L’association Mémoire traumatique et victimologie a souhaité mesurer si les représentations des Français.es sur le viol et les violences sexuelles avaient changé au lendemain de #MeToo. L’enquête, menée sur 1 000 personnes par Ipsos et dévoilée en ce mercredi 19 juin dans 20 Minutes, révèle des chiffres inquiétants. 

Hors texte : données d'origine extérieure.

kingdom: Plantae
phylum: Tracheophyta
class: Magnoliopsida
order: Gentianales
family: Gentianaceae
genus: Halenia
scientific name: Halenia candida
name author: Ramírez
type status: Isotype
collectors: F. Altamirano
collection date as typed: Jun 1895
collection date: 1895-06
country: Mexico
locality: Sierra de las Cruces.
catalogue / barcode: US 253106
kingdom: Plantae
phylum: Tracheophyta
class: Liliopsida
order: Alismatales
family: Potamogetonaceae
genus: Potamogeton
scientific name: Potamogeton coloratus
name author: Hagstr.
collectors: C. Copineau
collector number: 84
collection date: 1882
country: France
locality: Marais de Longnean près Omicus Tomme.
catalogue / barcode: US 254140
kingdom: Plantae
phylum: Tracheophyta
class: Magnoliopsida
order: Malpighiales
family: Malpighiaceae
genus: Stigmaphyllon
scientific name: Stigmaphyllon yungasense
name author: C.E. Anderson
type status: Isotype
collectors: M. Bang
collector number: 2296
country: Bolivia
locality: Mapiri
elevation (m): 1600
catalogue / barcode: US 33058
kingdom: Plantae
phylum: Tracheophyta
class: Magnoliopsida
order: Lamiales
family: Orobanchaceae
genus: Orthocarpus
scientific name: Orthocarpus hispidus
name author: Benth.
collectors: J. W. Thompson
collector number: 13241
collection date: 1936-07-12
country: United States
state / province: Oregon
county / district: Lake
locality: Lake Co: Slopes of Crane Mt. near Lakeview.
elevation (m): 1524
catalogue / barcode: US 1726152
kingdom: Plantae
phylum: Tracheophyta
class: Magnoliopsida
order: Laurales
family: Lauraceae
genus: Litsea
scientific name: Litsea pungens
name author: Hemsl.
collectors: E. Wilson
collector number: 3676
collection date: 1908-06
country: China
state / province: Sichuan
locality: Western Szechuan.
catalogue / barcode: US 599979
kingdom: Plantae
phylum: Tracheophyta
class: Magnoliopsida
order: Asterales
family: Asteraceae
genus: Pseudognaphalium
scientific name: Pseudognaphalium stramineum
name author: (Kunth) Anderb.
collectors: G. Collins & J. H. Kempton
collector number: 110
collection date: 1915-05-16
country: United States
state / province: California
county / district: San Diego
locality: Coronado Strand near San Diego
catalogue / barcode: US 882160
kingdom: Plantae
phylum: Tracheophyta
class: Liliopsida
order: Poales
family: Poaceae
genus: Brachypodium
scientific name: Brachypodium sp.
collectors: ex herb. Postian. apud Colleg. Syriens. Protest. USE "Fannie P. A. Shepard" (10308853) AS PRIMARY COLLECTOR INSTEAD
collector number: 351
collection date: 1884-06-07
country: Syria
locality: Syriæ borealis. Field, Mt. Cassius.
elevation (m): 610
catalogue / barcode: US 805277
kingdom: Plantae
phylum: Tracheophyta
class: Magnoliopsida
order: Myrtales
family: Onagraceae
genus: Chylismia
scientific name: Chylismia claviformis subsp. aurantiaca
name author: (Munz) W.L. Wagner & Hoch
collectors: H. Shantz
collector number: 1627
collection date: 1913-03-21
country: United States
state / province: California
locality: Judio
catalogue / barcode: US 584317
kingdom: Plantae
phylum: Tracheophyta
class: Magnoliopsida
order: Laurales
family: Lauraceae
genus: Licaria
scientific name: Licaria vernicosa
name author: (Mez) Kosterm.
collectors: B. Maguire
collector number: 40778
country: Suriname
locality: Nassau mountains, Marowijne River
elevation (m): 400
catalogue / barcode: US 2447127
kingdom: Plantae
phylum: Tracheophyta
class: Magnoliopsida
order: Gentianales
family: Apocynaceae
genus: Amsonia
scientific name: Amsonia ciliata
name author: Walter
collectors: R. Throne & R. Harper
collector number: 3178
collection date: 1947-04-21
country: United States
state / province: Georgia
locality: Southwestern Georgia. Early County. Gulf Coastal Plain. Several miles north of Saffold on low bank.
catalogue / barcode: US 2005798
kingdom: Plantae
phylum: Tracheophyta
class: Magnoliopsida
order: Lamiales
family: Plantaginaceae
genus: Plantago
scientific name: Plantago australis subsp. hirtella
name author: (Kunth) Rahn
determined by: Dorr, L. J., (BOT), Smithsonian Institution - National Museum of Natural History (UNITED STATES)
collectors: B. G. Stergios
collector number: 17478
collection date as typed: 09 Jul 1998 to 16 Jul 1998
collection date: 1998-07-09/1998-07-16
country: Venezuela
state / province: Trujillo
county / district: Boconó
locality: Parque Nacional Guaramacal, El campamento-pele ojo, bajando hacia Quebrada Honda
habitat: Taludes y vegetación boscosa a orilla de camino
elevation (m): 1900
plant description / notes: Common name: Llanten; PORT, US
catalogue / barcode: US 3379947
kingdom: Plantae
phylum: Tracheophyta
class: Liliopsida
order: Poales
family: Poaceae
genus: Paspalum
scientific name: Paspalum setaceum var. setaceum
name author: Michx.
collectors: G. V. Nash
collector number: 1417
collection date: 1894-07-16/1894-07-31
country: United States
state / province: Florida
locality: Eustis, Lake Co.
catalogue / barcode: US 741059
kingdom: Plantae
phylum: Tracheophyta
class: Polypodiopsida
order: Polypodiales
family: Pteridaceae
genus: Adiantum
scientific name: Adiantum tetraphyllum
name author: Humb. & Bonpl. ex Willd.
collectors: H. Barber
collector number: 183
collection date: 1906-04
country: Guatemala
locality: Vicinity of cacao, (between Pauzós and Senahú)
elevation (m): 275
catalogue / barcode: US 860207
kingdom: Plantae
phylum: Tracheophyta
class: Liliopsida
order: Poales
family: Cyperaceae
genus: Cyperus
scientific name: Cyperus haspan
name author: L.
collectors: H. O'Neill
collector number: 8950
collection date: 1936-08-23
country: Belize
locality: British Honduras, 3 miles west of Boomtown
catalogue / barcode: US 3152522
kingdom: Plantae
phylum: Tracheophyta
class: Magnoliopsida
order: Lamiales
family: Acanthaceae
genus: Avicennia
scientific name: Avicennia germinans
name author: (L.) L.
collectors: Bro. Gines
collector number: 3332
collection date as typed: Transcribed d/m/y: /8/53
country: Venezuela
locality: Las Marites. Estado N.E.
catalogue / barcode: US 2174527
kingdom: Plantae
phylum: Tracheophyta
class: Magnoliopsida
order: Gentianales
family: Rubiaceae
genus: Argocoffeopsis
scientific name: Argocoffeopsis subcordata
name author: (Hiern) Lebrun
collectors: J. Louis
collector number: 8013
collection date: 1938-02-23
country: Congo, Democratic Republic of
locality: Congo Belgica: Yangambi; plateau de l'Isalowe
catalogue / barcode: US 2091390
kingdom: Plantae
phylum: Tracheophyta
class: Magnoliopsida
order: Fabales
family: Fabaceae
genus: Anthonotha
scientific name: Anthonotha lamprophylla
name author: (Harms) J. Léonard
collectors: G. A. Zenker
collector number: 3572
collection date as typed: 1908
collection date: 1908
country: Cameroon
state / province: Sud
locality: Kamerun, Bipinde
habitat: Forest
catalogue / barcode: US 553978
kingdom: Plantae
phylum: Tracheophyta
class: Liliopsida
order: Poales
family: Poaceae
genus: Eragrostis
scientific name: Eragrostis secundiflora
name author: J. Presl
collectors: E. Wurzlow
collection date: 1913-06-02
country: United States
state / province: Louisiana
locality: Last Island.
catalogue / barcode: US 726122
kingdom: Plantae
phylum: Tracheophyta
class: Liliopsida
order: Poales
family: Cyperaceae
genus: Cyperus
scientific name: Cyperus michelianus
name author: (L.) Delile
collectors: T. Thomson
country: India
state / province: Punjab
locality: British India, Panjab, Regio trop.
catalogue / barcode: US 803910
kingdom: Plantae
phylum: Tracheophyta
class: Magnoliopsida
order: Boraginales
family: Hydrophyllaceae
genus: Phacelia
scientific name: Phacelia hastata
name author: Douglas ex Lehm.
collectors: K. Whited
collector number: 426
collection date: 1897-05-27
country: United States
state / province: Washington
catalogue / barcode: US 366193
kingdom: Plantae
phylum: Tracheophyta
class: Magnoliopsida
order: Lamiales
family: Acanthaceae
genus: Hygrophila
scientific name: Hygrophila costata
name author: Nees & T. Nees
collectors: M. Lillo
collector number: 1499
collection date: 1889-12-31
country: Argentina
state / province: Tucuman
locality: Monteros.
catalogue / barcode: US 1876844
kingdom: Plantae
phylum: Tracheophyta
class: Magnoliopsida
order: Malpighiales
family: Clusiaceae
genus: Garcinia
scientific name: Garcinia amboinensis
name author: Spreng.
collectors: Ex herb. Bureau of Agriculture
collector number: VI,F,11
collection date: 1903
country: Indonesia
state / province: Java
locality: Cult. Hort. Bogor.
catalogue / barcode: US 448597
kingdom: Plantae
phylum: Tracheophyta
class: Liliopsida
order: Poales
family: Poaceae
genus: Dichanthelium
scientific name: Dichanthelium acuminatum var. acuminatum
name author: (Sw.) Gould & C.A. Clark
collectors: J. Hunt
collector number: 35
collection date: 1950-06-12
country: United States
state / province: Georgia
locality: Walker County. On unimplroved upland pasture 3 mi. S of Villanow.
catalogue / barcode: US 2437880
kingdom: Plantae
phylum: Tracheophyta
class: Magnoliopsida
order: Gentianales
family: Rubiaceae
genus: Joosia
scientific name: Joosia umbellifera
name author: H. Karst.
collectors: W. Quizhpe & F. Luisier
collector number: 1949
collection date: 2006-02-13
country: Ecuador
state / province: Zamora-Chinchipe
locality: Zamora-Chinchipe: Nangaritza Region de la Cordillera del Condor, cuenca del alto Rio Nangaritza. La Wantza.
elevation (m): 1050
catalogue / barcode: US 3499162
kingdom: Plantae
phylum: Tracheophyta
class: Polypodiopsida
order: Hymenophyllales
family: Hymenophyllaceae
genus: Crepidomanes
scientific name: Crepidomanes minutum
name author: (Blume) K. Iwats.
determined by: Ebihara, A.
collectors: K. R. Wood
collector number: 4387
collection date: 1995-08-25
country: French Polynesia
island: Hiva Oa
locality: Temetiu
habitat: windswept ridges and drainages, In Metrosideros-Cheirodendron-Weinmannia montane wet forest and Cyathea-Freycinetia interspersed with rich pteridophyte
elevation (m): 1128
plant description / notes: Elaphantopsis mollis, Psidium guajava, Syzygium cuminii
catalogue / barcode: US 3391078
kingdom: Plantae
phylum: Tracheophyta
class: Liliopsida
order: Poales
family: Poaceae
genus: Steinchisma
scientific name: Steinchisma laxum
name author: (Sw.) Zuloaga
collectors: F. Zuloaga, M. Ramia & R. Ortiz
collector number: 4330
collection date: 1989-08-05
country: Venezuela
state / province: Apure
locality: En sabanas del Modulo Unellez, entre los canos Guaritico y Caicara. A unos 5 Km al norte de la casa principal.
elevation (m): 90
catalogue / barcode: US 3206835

Tout d’abord, et c’est certainement le plus grave, les victimes de viol seraient de plus en plus remises en cause. On appelle cela le victim-blaming. Alors comment cela se traduit-il ? Pour 42% des sondés, la responsabilité du violeur serait atténuée si la victime a eu une attitude provocante en public. On ne sait pas ce que signifie "avoir une attitude provocante", mais on imagine qu’il s’agit d’images très erronées… Ensuite, 31% d’entre eux considèrent qu’une victime de viol est en partie responsable si elle a déjà eu des relations sexuelles avec l’agresseur. Un chiffre en augmentation de 4 points depuis 2015. Pour 37% des Français.es, les victimes accuseraient également souvent leur agresseur à tort uniquement par déception amoureuse ou soif de vengeance. Soit plus d’un tiers des sondés … Enfin, 28% d’entre eux pensent que beaucoup de viols ayant fait l’objet de plaintes n’en sont en fait pas. 

Une ignorance du sujet

En plus de remettre en cause la parole des victimes, les sondés ont également une très mauvaise connaissance du sujet. Selon l’association Mémoire Traumatique et Victimologie, "la violence sexuelle reste perçue par l’opinion sous l’angle de la sexualité, du désir ou de la pulsion, voire considérée comme un malentendu." Plus d’un tiers des Français.es imagineraient donc qu’un viol a le plus de risque d’intervenir après 18 ans. C’est faux, 51% des victimes déclarent avoir subi les premières violences sexuelles avant 11 ans, et 81% avant 18 ans. 
Plus d’un sondé sur deux imagine aussi que c’est dans l’espace public que l’on court le plus de risque d’être violé.e. C’est également faux : 90% des viols sont commis par des proches de la victime. 

Toutefois, tous les chiffres issus de cette étude ne sont pas aussi négatifs. Pour 83% des personnes interrogées, le mouvement #MeToo a contribué à la libération de la parole des femmes et renforcé leur capacité à porter plainte. 69% d’entre eux pensent qu’elles trouveront plus de soutien dans leur entourage et avec les témoins. Enfin, il sont 57% à penser que #MeToo améliorera peut-être les relations entre les femmes et les hommes.